EXERCISE PROMPT => Restate the listing exactly and in full.

═══ PROVIDED DATA ═══

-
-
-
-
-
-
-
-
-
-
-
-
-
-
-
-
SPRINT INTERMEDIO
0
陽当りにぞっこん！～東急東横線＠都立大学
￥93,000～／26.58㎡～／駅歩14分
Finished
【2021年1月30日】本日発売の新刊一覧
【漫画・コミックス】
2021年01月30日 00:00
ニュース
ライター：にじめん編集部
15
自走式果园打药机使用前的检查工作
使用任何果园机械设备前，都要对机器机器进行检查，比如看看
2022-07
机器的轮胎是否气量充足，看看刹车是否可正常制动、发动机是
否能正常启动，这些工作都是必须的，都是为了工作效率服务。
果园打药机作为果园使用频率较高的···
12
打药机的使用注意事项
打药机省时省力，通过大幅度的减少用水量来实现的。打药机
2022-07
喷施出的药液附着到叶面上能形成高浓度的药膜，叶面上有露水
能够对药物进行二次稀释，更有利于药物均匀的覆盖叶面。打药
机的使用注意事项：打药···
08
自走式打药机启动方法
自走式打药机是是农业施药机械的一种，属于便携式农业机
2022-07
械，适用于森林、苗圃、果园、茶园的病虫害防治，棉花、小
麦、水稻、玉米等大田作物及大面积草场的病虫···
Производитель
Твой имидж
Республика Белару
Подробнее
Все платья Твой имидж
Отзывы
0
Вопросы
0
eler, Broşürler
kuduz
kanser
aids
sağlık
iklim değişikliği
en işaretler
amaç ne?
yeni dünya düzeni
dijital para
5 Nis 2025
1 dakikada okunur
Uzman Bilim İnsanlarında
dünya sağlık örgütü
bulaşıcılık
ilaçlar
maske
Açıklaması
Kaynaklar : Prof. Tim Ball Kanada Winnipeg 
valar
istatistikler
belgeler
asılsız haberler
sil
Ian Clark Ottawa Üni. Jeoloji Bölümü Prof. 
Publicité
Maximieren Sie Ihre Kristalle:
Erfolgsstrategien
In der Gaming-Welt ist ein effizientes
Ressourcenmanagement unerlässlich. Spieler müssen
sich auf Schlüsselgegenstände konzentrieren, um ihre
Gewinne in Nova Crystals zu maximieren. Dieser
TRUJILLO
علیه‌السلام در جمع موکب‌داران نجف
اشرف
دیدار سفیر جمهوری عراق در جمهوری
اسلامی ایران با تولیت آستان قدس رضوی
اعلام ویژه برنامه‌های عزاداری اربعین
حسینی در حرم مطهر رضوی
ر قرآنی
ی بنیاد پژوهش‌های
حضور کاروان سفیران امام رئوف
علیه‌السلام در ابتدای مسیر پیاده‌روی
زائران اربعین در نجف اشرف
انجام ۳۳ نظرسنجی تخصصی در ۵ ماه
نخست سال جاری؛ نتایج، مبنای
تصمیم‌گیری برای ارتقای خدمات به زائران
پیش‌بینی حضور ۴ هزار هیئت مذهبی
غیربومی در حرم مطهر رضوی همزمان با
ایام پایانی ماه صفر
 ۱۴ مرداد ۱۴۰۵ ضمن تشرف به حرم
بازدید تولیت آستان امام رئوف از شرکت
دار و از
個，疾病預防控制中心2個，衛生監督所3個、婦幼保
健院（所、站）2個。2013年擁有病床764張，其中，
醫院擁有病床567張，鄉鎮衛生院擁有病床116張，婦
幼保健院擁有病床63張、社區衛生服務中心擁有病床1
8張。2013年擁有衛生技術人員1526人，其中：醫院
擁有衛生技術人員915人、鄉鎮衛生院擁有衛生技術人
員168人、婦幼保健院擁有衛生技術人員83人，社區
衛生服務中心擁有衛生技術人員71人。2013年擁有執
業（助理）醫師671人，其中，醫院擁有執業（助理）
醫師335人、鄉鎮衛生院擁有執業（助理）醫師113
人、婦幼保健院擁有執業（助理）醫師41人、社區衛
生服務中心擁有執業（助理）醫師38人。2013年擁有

═══

SOLUTION FOR THIS PROBLEM =>
-
-
-
-
-
-
-
-
-
-
-
-
-
-
-
-
SPRINT INTERMEDIO
0
陽当りにぞっこん！～東急東横線＠都立大学
￥93,000～／26.58㎡～／駅歩14分
Finished
【2021年1月30日】本日発売の新刊一覧
【漫画・コミックス】
2021年01月30日 00:00
ニュース
ライター：にじめん編集部
15
自走式果园打药机使用前的检查工作
使用任何果园机械设备前，都要对机器机器进行检查，比如看看
2022-07
机器的轮胎是否气量充足，看看刹车是否可正常制动、发动机是
否能正常启动，这些工作都是必须的，都是为了工作效率服务。
果园打药机作为果园使用频率较高的···
12
打药机的使用注意事项
打药机省时省力，通过大幅度的减少用水量来实现的。打药机
2022-07
喷施出的药液附着到叶面上能形成高浓度的药膜，叶面上有露水
能够对药物进行二次稀释，更有利于药物均匀的覆盖叶面。打药
机的使用注意事项：打药···
08
自走式打药机启动方法
自走式打药机是是农业施药机械的一种，属于便携式农业机
2022-07
械，适用于森林、苗圃、果园、茶园的病虫害防治，棉花、小
麦、水稻、玉米等大田作物及大面积草场的病虫···
Производитель
Твой имидж
Республика Белару
Подробнее
Все платья Твой имидж
Отзывы
0
Вопросы
0
eler, Broşürler
kuduz
kanser
aids
sağlık
iklim değişikliği
en işaretler
amaç ne?
yeni dünya düzeni
dijital para
5 Nis 2025
1 dakikada okunur
Uzman Bilim İnsanlarında
dünya sağlık örgütü
bulaşıcılık
ilaçlar
maske
Açıklaması
Kaynaklar : Prof. Tim Ball Kanada Winnipeg 
valar
istatistikler
belgeler
asılsız haberler
sil
Ian Clark Ottawa Üni. Jeoloji Bölümü Prof. 
Publicité
Maximieren Sie Ihre Kristalle:
Erfolgsstrategien
In der Gaming-Welt ist ein effizientes
Ressourcenmanagement unerlässlich. Spieler müssen
sich auf Schlüsselgegenstände konzentrieren, um ihre
Gewinne in Nova Crystals zu maximieren. Dieser
TRUJILLO
علیه‌السلام در جمع موکب‌داران نجف
اشرف
دیدار سفیر جمهوری عراق در جمهوری
اسلامی ایران با تولیت آستان قدس رضوی
اعلام ویژه برنامه‌های عزاداری اربعین
حسینی در حرم مطهر رضوی
ر قرآنی
ی بنیاد پژوهش‌های
حضور کاروان سفیران امام رئوف
علیه‌السلام در ابتدای مسیر پیاده‌روی
زائران اربعین در نجف اشرف
انجام ۳۳ نظرسنجی تخصصی در ۵ ماه
نخست سال جاری؛ نتایج، مبنای
تصمیم‌گیری برای ارتقای خدمات به زائران
پیش‌بینی حضور ۴ هزار هیئت مذهبی
غیربومی در حرم مطهر رضوی همزمان با
ایام پایانی ماه صفر
 ۱۴ مرداد ۱۴۰۵ ضمن تشرف به حرم
بازدید تولیت آستان امام رئوف از شرکت
دار و از
個，疾病預防控制中心2個，衛生監督所3個、婦幼保
健院（所、站）2個。2013年擁有病床764張，其中，
醫院擁有病床567張，鄉鎮衛生院擁有病床116張，婦
幼保健院擁有病床63張、社區衛生服務中心擁有病床1
8張。2013年擁有衛生技術人員1526人，其中：醫院
擁有衛生技術人員915人、鄉鎮衛生院擁有衛生技術人
員168人、婦幼保健院擁有衛生技術人員83人，社區
衛生服務中心擁有衛生技術人員71人。2013年擁有執
業（助理）醫師671人，其中，醫院擁有執業（助理）
醫師335人、鄉鎮衛生院擁有執業（助理）醫師113
人、婦幼保健院擁有執業（助理）醫師41人、社區衛
生服務中心擁有執業（助理）醫師38人。2013年擁有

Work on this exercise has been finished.